In addition to evaluating locally deployed LLMs, we assessed how well GPT-4o, a cloud-based LLM developed by OpenAI, generates activity descriptions. Due to privacy concerns related to the transmission of patient data over the Internet and the risk of potential storage on third-party servers, we excluded patient recordings from this evaluation. With appropriate contractual agreements in place to ensure privacy protection, the use of cloud-based LLMs becomes a feasible option for commercialization of deployed applications. For our experiments, we conducted separate sessions with three healthy volunteers, instead of patients, in the same controlled laboratory environment. Exemplary data from one healthy control are described in this section. Frames were used as input to GPT-4o along with prompts to examine the feasibility of employing cloud-based LLMs for activity annotation.

The prompt used to query a multimodal LLM can significantly influence the quality and structure of the generated response. Prompts may range from generic instructions such as “Describe the frame” to precise queries that generate structured outputs. In this study, we used two types of prompts: the first was a general open-ended instruction, while the second was more targeted, asking the model to identify which hand was grasping which object. The prompts are as follows.

Table 3 presents the outcomes of the two prompts for three different frames relevant to three activities: self-feeding, laundry, and picking up a bottle. For the first image in Table 3, Prompt 1 generates a general yet accurate description of the activity, correctly identifying that the person is opening a plastic container. In contrast, Prompt 2 produces a more structured response, specifying the action in terms of which hand is grasping, indicating that a lid and a container are being held. This level of detail is particularly significant, as functional grasping and holding are important indicators of motor recovery, as discussed in Section 5.1.

For the second frame, Prompt 1 also produces a generally accurate response, identifying that the person is doing laundry and carrying a basket filled with clothes. Prompt 2 provides a more detailed interpretation, correctly noting that the container of clothes is held with both the left and right hands.

In the third frame, where the volunteer is holding a water bottle, Prompt 1 provides a general description that includes some contextual details about the kitchen setting. In contrast, Prompt 2 explicitly identifies that the left hand is holding a bottle while the right hand is not engaged in grasping. This level of specificity, indicating which hand is actively involved in the task, can serve as a valuable cue for therapists in assessing functional use of the limbs and determining the appropriate dosage of therapy or rehabilitation exercises.

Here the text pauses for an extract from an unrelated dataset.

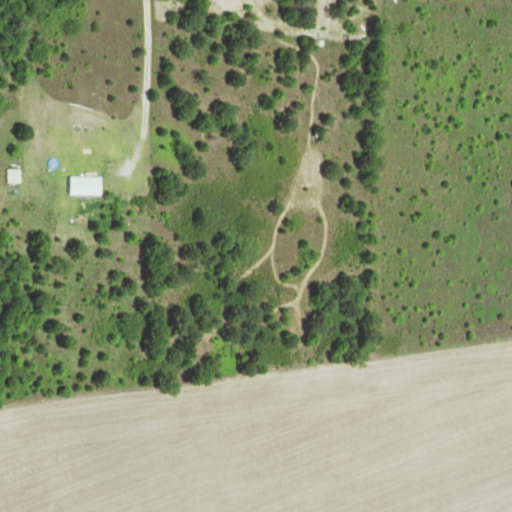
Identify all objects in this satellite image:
road: (105, 121)
building: (89, 187)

The findings in this section highlight the potential of large models like GPT-4o to generate highly detailed activity descriptions, demonstrating their suitability for commercial applications. However, privacy concerns must be carefully addressed as organizations move toward deploying such cloud-based models.

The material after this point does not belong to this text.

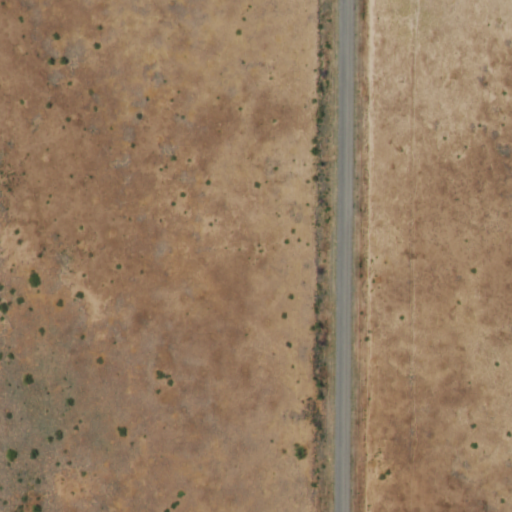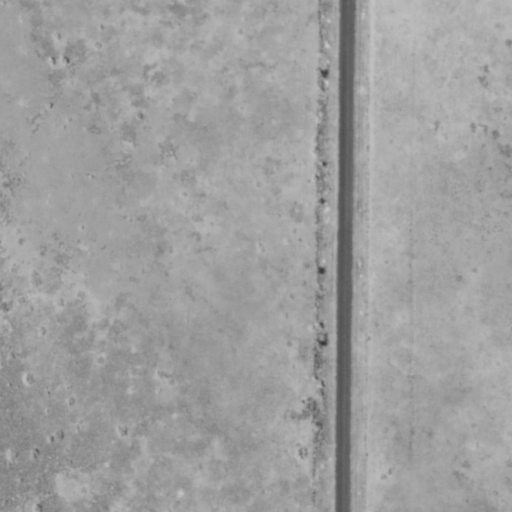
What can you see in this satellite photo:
road: (341, 256)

5.3. Automating Task Annotations

Text generation using large language models (LLMs) presents a promising strategy for classifying images based on task-relevant content, an essential step in analyzing patient activities in rehabilitation settings. The training data required for this approach can be derived from multiple sources, including: (1) manually annotated video frames labeled by research assistants, serving as ground truth, and (2) labels inferred from textual descriptions generated by LLMs. In this section, we report experimental results based on research assistant–annotated frames. For each annotated frame, a textual description was generated using LLaMA-3, our locally deployed LLM, prompted with a general instruction to describe the image. These class labels can subsequently be transferred to the corresponding segments of accelerometer data, enabling the labeling of time series for downstream modeling.

The labels for the frames used in this section are: (1) laundry, (2) linen management, (3) kitchen task, (4) self-feeding, (5) financial management, (6) typing. The number of frames in the video for which manual annotations were present was 754. We used 5-fold cross-validation for three classification techniques: Naive Bayes, Random Forest, and XGBoost. Among the three models, Random Forest shows relatively better performance compared to the other two models, classifying the majority of activities based on LLaMA-3-generated text. The confusion matrix for these models is in Figure 3.

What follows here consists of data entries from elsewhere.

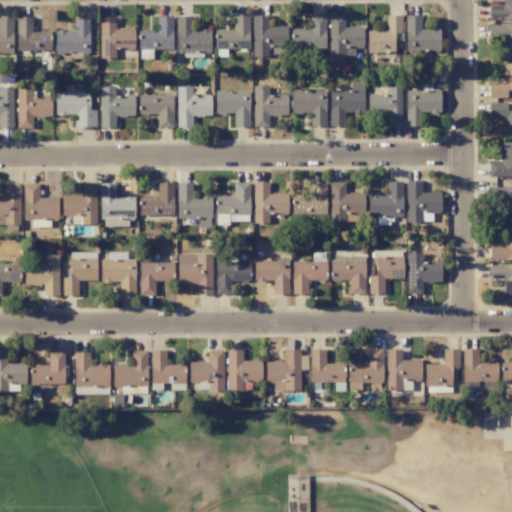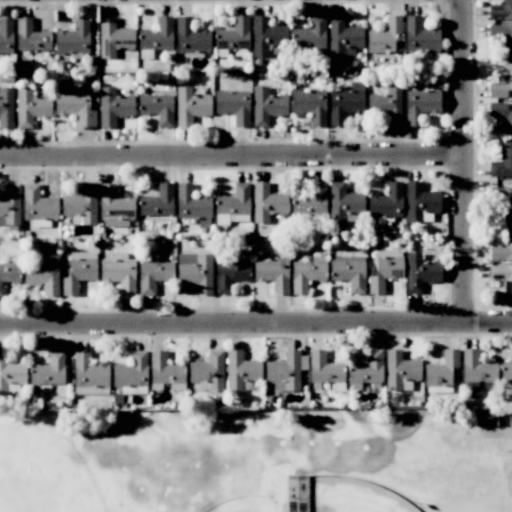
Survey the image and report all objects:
building: (24, 26)
building: (310, 33)
building: (267, 105)
building: (114, 106)
building: (30, 111)
road: (231, 160)
road: (463, 163)
building: (310, 202)
building: (343, 202)
building: (500, 251)
building: (391, 269)
building: (303, 270)
building: (419, 272)
building: (499, 272)
building: (153, 276)
road: (256, 325)
building: (476, 367)
building: (325, 368)
building: (506, 371)
building: (13, 372)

In the confusion matrix, each row represents the true activity labels, while each column corresponds to the predicted labels. For example, in the Random Forest model, the value in the first cell (row 1, column 1) indicates that the model correctly predicted 7 instances as financial management. The adjacent cell (row 1, column 2), with a value of 3, shows that 3 frames actually belonging to the financial management category were misclassified as kitchen tasks.

As shown in Figure 3, the Naive Bayes model achieved the highest number of true positives for the kitchen task. However, it also frequently misclassified other activities—such as laundry, linen management, and self-feeding—as kitchen tasks. Additionally, Naive Bayes struggled to correctly identify activities with lower sample counts, such as linen management, self-feeding, and typing.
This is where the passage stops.